When I was in business school in the 1990’s, the buzzword of the day was “globalization”. To me, it made perfect sense. Why wouldn’t the world be interconnected and try to do commerce globally instead of each country trying to take on the world? And globalization took off. And then, in the 2010’s, there began chatter that globalization was falling apart. Disintegrating. Huh? Why would this happen? This did not make sense to me – after all the integration that happened over the past two decades, why would this suddenly stop? Yes, the GFC of 2008-9 and covid 19 put up challenges to global trade and capital flows – but, according to the shipping company DHL, who does a global interconnectedness study every year, global integration is alive and well. “Trade in goods bounced back quickly in mid-2020 and even surpassed pre-pandemic levels by the end of the year. By early 2021, global trade volumes set new records.” [1] What gives? Well, number one, it turns out that it isn’t as bleak a picture as many may thought. And, number two, the current war in Ukraine is demonstrating that globalization still exists. But there are challenges.
From the pro-globalization view, for example, the integration of global markets enabled the West to punish the Russian economy in response to Putin’s aggression. A calculus in Russia might have been a potential for a lack of unity in Europe. However, Europe has remained united, likely because political and economic institutions underlying European postwar prosperity are still reasonably strong. Perhaps paradoxically, the war may have strengthened European countries’ ties. It turned out that institutions such as NATO, the U.N., and the IMF are a binding force.
Another part of the equation is currency reserves; the world’s central banks hold about 60% USD and 20% Euros. Although China is likely to be a force to be reckoned with overtime, currency-wise they are not a factor now. The war in Ukraine is demonstrating that the world is still largely integrated. However, there are likely to be long-lasting effects from this war in terms of new global alliances and challenges to western-style democracy. The current sanctions are likely to make some countries want to lessen their reliance on US Dollar reserves. For example, both China and Russia have been working to reduce their reliance on the dollar; Yuan settlements were already up to 28% of Chinese exports to Russia in 2021 from just 2% in 2013. According to one Chinese chamber of commerce leader, “Yuan-Ruble settlement has become a normal business at major banks nowadays … We business people are already accustomed to that,”

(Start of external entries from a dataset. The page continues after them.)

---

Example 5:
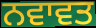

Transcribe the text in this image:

ਨਵਾਵਤ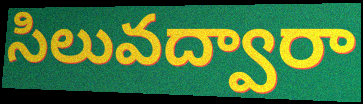
సిలువద్వారా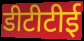
डीटीटीईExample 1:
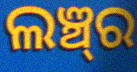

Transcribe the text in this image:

ଲଞ୍ଚ୍‍ର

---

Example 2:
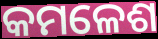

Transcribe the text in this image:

କମଳେଶ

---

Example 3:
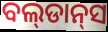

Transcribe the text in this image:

ବଲ୍‌ଡାନ୍‌ସ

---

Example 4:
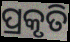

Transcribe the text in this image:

ପ୍ରକୃତି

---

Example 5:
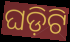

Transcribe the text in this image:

ଘଡ଼ିଟିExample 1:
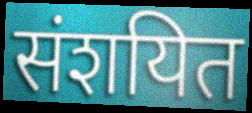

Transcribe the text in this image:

संशयित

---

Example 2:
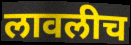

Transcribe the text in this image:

लावलीच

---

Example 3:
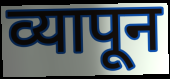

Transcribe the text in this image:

व्यापून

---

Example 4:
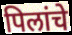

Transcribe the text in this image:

पिलांचे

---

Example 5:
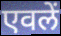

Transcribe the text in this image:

एवलें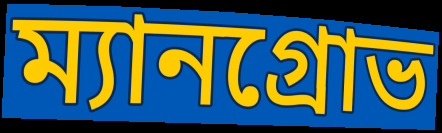
ম্যানগ্রোভ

Over the past 5+ years, the world has moved to a more isolationist posture and conversations about the tenuousness of democratic institutions have increased.
Globalization has taken a back seat to geopolitical rivalry and global uncertainty. While Mr. Putin displayed uneasiness with the EU and NATO, the Western countries have spent more time looking inward. Countries like China and Russia pulled back from liberalism and moved toward autocracy. Examples include President Trump imposing tariffs on aluminium and steel imports and hitting China with a ban on access to technology. China’s stiff-armed Australia on trade due to political quarrels related to Covid-19 and the Taiwan situation. More recently, President Biden, along with China and Europe are offering subsidies to local manufacturers in the name of national security. The World Trade Organization has been unable to curb these protectionist policies. However, the global community’s embrace of sanctions against Russian oligarchs gives hope of more coordinated efforts. It is possible that the invasion of Ukraine will demonstrate that tyrants like Putin are unwelcome in the global community. The final impact on global trade and the value of the US dollar remain to be seen. We will keep you advised as events unfold.